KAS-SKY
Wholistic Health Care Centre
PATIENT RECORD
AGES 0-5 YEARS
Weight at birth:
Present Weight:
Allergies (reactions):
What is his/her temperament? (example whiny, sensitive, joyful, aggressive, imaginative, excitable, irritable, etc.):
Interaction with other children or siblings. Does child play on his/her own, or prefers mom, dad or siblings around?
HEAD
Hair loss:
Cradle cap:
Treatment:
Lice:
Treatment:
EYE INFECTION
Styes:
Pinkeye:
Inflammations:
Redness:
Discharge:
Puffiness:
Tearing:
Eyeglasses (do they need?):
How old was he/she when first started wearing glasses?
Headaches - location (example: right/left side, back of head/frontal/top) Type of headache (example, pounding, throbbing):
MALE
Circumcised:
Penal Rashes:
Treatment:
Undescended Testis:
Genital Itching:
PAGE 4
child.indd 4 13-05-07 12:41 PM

EXERCISE: Up to and including the line with "What is his/her", output every line of the records above exactly, starting from the first; output nothing else.

ANSWER TO THIS PROBLEM:
KAS-SKY
Wholistic Health Care Centre
PATIENT RECORD
AGES 0-5 YEARS
Weight at birth:
Present Weight:
Allergies (reactions):
What is his/her temperament? (example whiny, sensitive, joyful, aggressive, imaginative, excitable, irritable, etc.):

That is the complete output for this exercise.